### SOURCE DATA
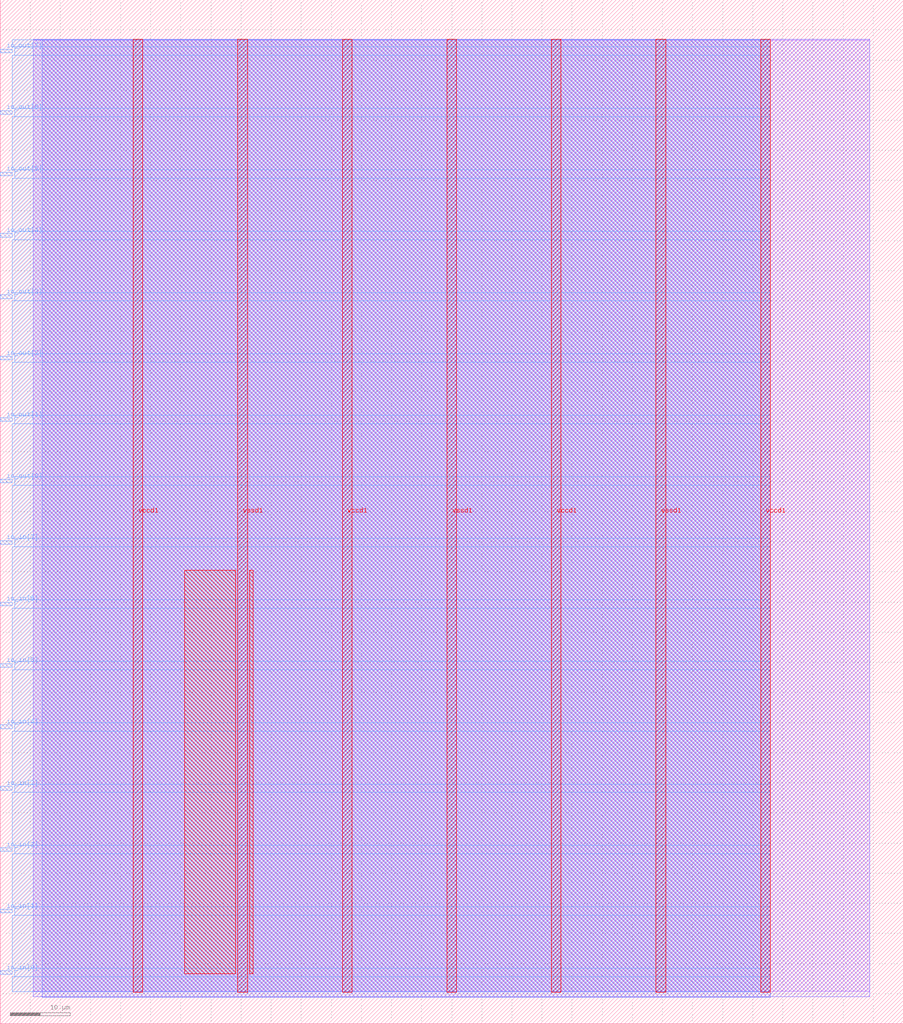
<source format=lef>
VERSION 5.7 ;
  NOWIREEXTENSIONATPIN ON ;
  DIVIDERCHAR "/" ;
  BUSBITCHARS "[]" ;
MACRO user_module_347894637149553236
  CLASS BLOCK ;
  FOREIGN user_module_347894637149553236 ;
  ORIGIN 0.000 0.000 ;
  SIZE 150.000 BY 170.000 ;
  PIN io_in[0]
    DIRECTION INPUT ;
    USE SIGNAL ;
    PORT
      LAYER met3 ;
        RECT 0.000 8.200 2.000 8.800 ;
    END
  END io_in[0]
  PIN io_in[1]
    DIRECTION INPUT ;
    USE SIGNAL ;
    PORT
      LAYER met3 ;
        RECT 0.000 18.400 2.000 19.000 ;
    END
  END io_in[1]
  PIN io_in[2]
    DIRECTION INPUT ;
    USE SIGNAL ;
    PORT
      LAYER met3 ;
        RECT 0.000 28.600 2.000 29.200 ;
    END
  END io_in[2]
  PIN io_in[3]
    DIRECTION INPUT ;
    USE SIGNAL ;
    PORT
      LAYER met3 ;
        RECT 0.000 38.800 2.000 39.400 ;
    END
  END io_in[3]
  PIN io_in[4]
    DIRECTION INPUT ;
    USE SIGNAL ;
    PORT
      LAYER met3 ;
        RECT 0.000 49.000 2.000 49.600 ;
    END
  END io_in[4]
  PIN io_in[5]
    DIRECTION INPUT ;
    USE SIGNAL ;
    PORT
      LAYER met3 ;
        RECT 0.000 59.200 2.000 59.800 ;
    END
  END io_in[5]
  PIN io_in[6]
    DIRECTION INPUT ;
    USE SIGNAL ;
    PORT
      LAYER met3 ;
        RECT 0.000 69.400 2.000 70.000 ;
    END
  END io_in[6]
  PIN io_in[7]
    DIRECTION INPUT ;
    USE SIGNAL ;
    PORT
      LAYER met3 ;
        RECT 0.000 79.600 2.000 80.200 ;
    END
  END io_in[7]
  PIN io_out[0]
    DIRECTION OUTPUT TRISTATE ;
    USE SIGNAL ;
    PORT
      LAYER met3 ;
        RECT 0.000 89.800 2.000 90.400 ;
    END
  END io_out[0]
  PIN io_out[1]
    DIRECTION OUTPUT TRISTATE ;
    USE SIGNAL ;
    PORT
      LAYER met3 ;
        RECT 0.000 100.000 2.000 100.600 ;
    END
  END io_out[1]
  PIN io_out[2]
    DIRECTION OUTPUT TRISTATE ;
    USE SIGNAL ;
    PORT
      LAYER met3 ;
        RECT 0.000 110.200 2.000 110.800 ;
    END
  END io_out[2]
  PIN io_out[3]
    DIRECTION OUTPUT TRISTATE ;
    USE SIGNAL ;
    PORT
      LAYER met3 ;
        RECT 0.000 120.400 2.000 121.000 ;
    END
  END io_out[3]
  PIN io_out[4]
    DIRECTION OUTPUT TRISTATE ;
    USE SIGNAL ;
    PORT
      LAYER met3 ;
        RECT 0.000 130.600 2.000 131.200 ;
    END
  END io_out[4]
  PIN io_out[5]
    DIRECTION OUTPUT TRISTATE ;
    USE SIGNAL ;
    PORT
      LAYER met3 ;
        RECT 0.000 140.800 2.000 141.400 ;
    END
  END io_out[5]
  PIN io_out[6]
    DIRECTION OUTPUT TRISTATE ;
    USE SIGNAL ;
    PORT
      LAYER met3 ;
        RECT 0.000 151.000 2.000 151.600 ;
    END
  END io_out[6]
  PIN io_out[7]
    DIRECTION OUTPUT TRISTATE ;
    USE SIGNAL ;
    PORT
      LAYER met3 ;
        RECT 0.000 161.200 2.000 161.800 ;
    END
  END io_out[7]
  PIN vccd1
    DIRECTION INOUT ;
    USE POWER ;
    PORT
      LAYER met4 ;
        RECT 22.090 5.200 23.690 163.440 ;
    END
    PORT
      LAYER met4 ;
        RECT 56.830 5.200 58.430 163.440 ;
    END
    PORT
      LAYER met4 ;
        RECT 91.570 5.200 93.170 163.440 ;
    END
    PORT
      LAYER met4 ;
        RECT 126.310 5.200 127.910 163.440 ;
    END
  END vccd1
  PIN vssd1
    DIRECTION INOUT ;
    USE GROUND ;
    PORT
      LAYER met4 ;
        RECT 39.460 5.200 41.060 163.440 ;
    END
    PORT
      LAYER met4 ;
        RECT 74.200 5.200 75.800 163.440 ;
    END
    PORT
      LAYER met4 ;
        RECT 108.940 5.200 110.540 163.440 ;
    END
  END vssd1
  OBS
      LAYER li1 ;
        RECT 5.520 5.355 144.440 163.285 ;
      LAYER met1 ;
        RECT 5.520 4.460 144.440 163.440 ;
      LAYER met2 ;
        RECT 6.990 4.430 127.880 163.385 ;
      LAYER met3 ;
        RECT 2.000 162.200 127.900 163.365 ;
        RECT 2.400 160.800 127.900 162.200 ;
        RECT 2.000 152.000 127.900 160.800 ;
        RECT 2.400 150.600 127.900 152.000 ;
        RECT 2.000 141.800 127.900 150.600 ;
        RECT 2.400 140.400 127.900 141.800 ;
        RECT 2.000 131.600 127.900 140.400 ;
        RECT 2.400 130.200 127.900 131.600 ;
        RECT 2.000 121.400 127.900 130.200 ;
        RECT 2.400 120.000 127.900 121.400 ;
        RECT 2.000 111.200 127.900 120.000 ;
        RECT 2.400 109.800 127.900 111.200 ;
        RECT 2.000 101.000 127.900 109.800 ;
        RECT 2.400 99.600 127.900 101.000 ;
        RECT 2.000 90.800 127.900 99.600 ;
        RECT 2.400 89.400 127.900 90.800 ;
        RECT 2.000 80.600 127.900 89.400 ;
        RECT 2.400 79.200 127.900 80.600 ;
        RECT 2.000 70.400 127.900 79.200 ;
        RECT 2.400 69.000 127.900 70.400 ;
        RECT 2.000 60.200 127.900 69.000 ;
        RECT 2.400 58.800 127.900 60.200 ;
        RECT 2.000 50.000 127.900 58.800 ;
        RECT 2.400 48.600 127.900 50.000 ;
        RECT 2.000 39.800 127.900 48.600 ;
        RECT 2.400 38.400 127.900 39.800 ;
        RECT 2.000 29.600 127.900 38.400 ;
        RECT 2.400 28.200 127.900 29.600 ;
        RECT 2.000 19.400 127.900 28.200 ;
        RECT 2.400 18.000 127.900 19.400 ;
        RECT 2.000 9.200 127.900 18.000 ;
        RECT 2.400 7.800 127.900 9.200 ;
        RECT 2.000 5.275 127.900 7.800 ;
      LAYER met4 ;
        RECT 30.655 8.335 39.060 75.305 ;
        RECT 41.460 8.335 42.025 75.305 ;
  END
END user_module_347894637149553236
END LIBRARY


</source>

### DIRECTIONS FOR THIS TASK
What is wanted is a word-for-word restatement of the entries, without their images.

### SOLUTION TO THE PROBLEM
<source format=lef>
VERSION 5.7 ;
  NOWIREEXTENSIONATPIN ON ;
  DIVIDERCHAR "/" ;
  BUSBITCHARS "[]" ;
MACRO user_module_347894637149553236
  CLASS BLOCK ;
  FOREIGN user_module_347894637149553236 ;
  ORIGIN 0.000 0.000 ;
  SIZE 150.000 BY 170.000 ;
  PIN io_in[0]
    DIRECTION INPUT ;
    USE SIGNAL ;
    PORT
      LAYER met3 ;
        RECT 0.000 8.200 2.000 8.800 ;
    END
  END io_in[0]
  PIN io_in[1]
    DIRECTION INPUT ;
    USE SIGNAL ;
    PORT
      LAYER met3 ;
        RECT 0.000 18.400 2.000 19.000 ;
    END
  END io_in[1]
  PIN io_in[2]
    DIRECTION INPUT ;
    USE SIGNAL ;
    PORT
      LAYER met3 ;
        RECT 0.000 28.600 2.000 29.200 ;
    END
  END io_in[2]
  PIN io_in[3]
    DIRECTION INPUT ;
    USE SIGNAL ;
    PORT
      LAYER met3 ;
        RECT 0.000 38.800 2.000 39.400 ;
    END
  END io_in[3]
  PIN io_in[4]
    DIRECTION INPUT ;
    USE SIGNAL ;
    PORT
      LAYER met3 ;
        RECT 0.000 49.000 2.000 49.600 ;
    END
  END io_in[4]
  PIN io_in[5]
    DIRECTION INPUT ;
    USE SIGNAL ;
    PORT
      LAYER met3 ;
        RECT 0.000 59.200 2.000 59.800 ;
    END
  END io_in[5]
  PIN io_in[6]
    DIRECTION INPUT ;
    USE SIGNAL ;
    PORT
      LAYER met3 ;
        RECT 0.000 69.400 2.000 70.000 ;
    END
  END io_in[6]
  PIN io_in[7]
    DIRECTION INPUT ;
    USE SIGNAL ;
    PORT
      LAYER met3 ;
        RECT 0.000 79.600 2.000 80.200 ;
    END
  END io_in[7]
  PIN io_out[0]
    DIRECTION OUTPUT TRISTATE ;
    USE SIGNAL ;
    PORT
      LAYER met3 ;
        RECT 0.000 89.800 2.000 90.400 ;
    END
  END io_out[0]
  PIN io_out[1]
    DIRECTION OUTPUT TRISTATE ;
    USE SIGNAL ;
    PORT
      LAYER met3 ;
        RECT 0.000 100.000 2.000 100.600 ;
    END
  END io_out[1]
  PIN io_out[2]
    DIRECTION OUTPUT TRISTATE ;
    USE SIGNAL ;
    PORT
      LAYER met3 ;
        RECT 0.000 110.200 2.000 110.800 ;
    END
  END io_out[2]
  PIN io_out[3]
    DIRECTION OUTPUT TRISTATE ;
    USE SIGNAL ;
    PORT
      LAYER met3 ;
        RECT 0.000 120.400 2.000 121.000 ;
    END
  END io_out[3]
  PIN io_out[4]
    DIRECTION OUTPUT TRISTATE ;
    USE SIGNAL ;
    PORT
      LAYER met3 ;
        RECT 0.000 130.600 2.000 131.200 ;
    END
  END io_out[4]
  PIN io_out[5]
    DIRECTION OUTPUT TRISTATE ;
    USE SIGNAL ;
    PORT
      LAYER met3 ;
        RECT 0.000 140.800 2.000 141.400 ;
    END
  END io_out[5]
  PIN io_out[6]
    DIRECTION OUTPUT TRISTATE ;
    USE SIGNAL ;
    PORT
      LAYER met3 ;
        RECT 0.000 151.000 2.000 151.600 ;
    END
  END io_out[6]
  PIN io_out[7]
    DIRECTION OUTPUT TRISTATE ;
    USE SIGNAL ;
    PORT
      LAYER met3 ;
        RECT 0.000 161.200 2.000 161.800 ;
    END
  END io_out[7]
  PIN vccd1
    DIRECTION INOUT ;
    USE POWER ;
    PORT
      LAYER met4 ;
        RECT 22.090 5.200 23.690 163.440 ;
    END
    PORT
      LAYER met4 ;
        RECT 56.830 5.200 58.430 163.440 ;
    END
    PORT
      LAYER met4 ;
        RECT 91.570 5.200 93.170 163.440 ;
    END
    PORT
      LAYER met4 ;
        RECT 126.310 5.200 127.910 163.440 ;
    END
  END vccd1
  PIN vssd1
    DIRECTION INOUT ;
    USE GROUND ;
    PORT
      LAYER met4 ;
        RECT 39.460 5.200 41.060 163.440 ;
    END
    PORT
      LAYER met4 ;
        RECT 74.200 5.200 75.800 163.440 ;
    END
    PORT
      LAYER met4 ;
        RECT 108.940 5.200 110.540 163.440 ;
    END
  END vssd1
  OBS
      LAYER li1 ;
        RECT 5.520 5.355 144.440 163.285 ;
      LAYER met1 ;
        RECT 5.520 4.460 144.440 163.440 ;
      LAYER met2 ;
        RECT 6.990 4.430 127.880 163.385 ;
      LAYER met3 ;
        RECT 2.000 162.200 127.900 163.365 ;
        RECT 2.400 160.800 127.900 162.200 ;
        RECT 2.000 152.000 127.900 160.800 ;
        RECT 2.400 150.600 127.900 152.000 ;
        RECT 2.000 141.800 127.900 150.600 ;
        RECT 2.400 140.400 127.900 141.800 ;
        RECT 2.000 131.600 127.900 140.400 ;
        RECT 2.400 130.200 127.900 131.600 ;
        RECT 2.000 121.400 127.900 130.200 ;
        RECT 2.400 120.000 127.900 121.400 ;
        RECT 2.000 111.200 127.900 120.000 ;
        RECT 2.400 109.800 127.900 111.200 ;
        RECT 2.000 101.000 127.900 109.800 ;
        RECT 2.400 99.600 127.900 101.000 ;
        RECT 2.000 90.800 127.900 99.600 ;
        RECT 2.400 89.400 127.900 90.800 ;
        RECT 2.000 80.600 127.900 89.400 ;
        RECT 2.400 79.200 127.900 80.600 ;
        RECT 2.000 70.400 127.900 79.200 ;
        RECT 2.400 69.000 127.900 70.400 ;
        RECT 2.000 60.200 127.900 69.000 ;
        RECT 2.400 58.800 127.900 60.200 ;
        RECT 2.000 50.000 127.900 58.800 ;
        RECT 2.400 48.600 127.900 50.000 ;
        RECT 2.000 39.800 127.900 48.600 ;
        RECT 2.400 38.400 127.900 39.800 ;
        RECT 2.000 29.600 127.900 38.400 ;
        RECT 2.400 28.200 127.900 29.600 ;
        RECT 2.000 19.400 127.900 28.200 ;
        RECT 2.400 18.000 127.900 19.400 ;
        RECT 2.000 9.200 127.900 18.000 ;
        RECT 2.400 7.800 127.900 9.200 ;
        RECT 2.000 5.275 127.900 7.800 ;
      LAYER met4 ;
        RECT 30.655 8.335 39.060 75.305 ;
        RECT 41.460 8.335 42.025 75.305 ;
  END
END user_module_347894637149553236
END LIBRARY


</source>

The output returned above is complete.